▸ Exercise objective:
The required output is every line from the beginning of the entries below through the line that includes "short-change yourself during", copied exactly.

Extracted page text data:
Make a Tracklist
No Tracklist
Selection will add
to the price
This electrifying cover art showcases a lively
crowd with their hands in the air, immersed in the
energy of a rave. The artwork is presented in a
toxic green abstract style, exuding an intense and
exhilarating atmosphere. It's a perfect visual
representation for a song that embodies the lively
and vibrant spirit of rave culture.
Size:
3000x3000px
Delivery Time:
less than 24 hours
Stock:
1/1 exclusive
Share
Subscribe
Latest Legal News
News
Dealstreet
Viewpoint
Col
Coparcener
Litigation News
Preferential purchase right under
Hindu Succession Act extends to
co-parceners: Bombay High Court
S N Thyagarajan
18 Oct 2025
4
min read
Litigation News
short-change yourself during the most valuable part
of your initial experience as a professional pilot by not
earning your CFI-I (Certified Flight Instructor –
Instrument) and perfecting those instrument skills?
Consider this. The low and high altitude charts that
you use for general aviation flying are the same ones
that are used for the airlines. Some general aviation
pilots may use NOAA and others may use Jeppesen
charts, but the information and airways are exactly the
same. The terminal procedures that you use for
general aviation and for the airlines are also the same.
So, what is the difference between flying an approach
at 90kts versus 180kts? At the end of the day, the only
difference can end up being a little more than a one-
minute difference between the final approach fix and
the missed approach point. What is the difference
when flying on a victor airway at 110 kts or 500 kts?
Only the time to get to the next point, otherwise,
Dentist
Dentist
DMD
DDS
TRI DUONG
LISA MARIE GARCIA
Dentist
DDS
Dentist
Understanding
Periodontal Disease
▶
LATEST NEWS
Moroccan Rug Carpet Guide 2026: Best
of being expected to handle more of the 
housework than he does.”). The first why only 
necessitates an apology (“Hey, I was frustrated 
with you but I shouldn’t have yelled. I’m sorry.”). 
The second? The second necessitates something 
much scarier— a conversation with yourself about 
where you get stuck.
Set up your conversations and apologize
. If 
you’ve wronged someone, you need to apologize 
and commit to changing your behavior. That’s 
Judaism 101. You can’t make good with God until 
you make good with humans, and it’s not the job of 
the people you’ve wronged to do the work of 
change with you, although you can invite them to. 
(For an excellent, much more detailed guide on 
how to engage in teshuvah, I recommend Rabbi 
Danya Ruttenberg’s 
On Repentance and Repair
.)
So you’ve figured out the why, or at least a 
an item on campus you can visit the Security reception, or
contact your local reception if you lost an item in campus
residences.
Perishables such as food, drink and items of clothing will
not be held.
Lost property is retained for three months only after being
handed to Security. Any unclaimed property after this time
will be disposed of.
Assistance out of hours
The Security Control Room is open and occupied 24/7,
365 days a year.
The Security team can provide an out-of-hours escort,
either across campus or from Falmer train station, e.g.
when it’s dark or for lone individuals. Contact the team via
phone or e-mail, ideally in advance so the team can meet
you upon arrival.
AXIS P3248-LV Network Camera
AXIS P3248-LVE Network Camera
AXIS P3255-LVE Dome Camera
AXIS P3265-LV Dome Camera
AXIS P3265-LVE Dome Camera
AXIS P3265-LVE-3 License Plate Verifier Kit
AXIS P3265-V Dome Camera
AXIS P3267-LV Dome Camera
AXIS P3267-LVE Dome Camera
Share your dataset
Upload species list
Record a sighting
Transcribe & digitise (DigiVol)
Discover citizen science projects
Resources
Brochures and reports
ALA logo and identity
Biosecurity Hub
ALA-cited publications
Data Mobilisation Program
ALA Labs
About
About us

▸ Worked solution:
Make a Tracklist
No Tracklist
Selection will add
to the price
This electrifying cover art showcases a lively
crowd with their hands in the air, immersed in the
energy of a rave. The artwork is presented in a
toxic green abstract style, exuding an intense and
exhilarating atmosphere. It's a perfect visual
representation for a song that embodies the lively
and vibrant spirit of rave culture.
Size:
3000x3000px
Delivery Time:
less than 24 hours
Stock:
1/1 exclusive
Share
Subscribe
Latest Legal News
News
Dealstreet
Viewpoint
Col
Coparcener
Litigation News
Preferential purchase right under
Hindu Succession Act extends to
co-parceners: Bombay High Court
S N Thyagarajan
18 Oct 2025
4
min read
Litigation News
short-change yourself during the most valuable part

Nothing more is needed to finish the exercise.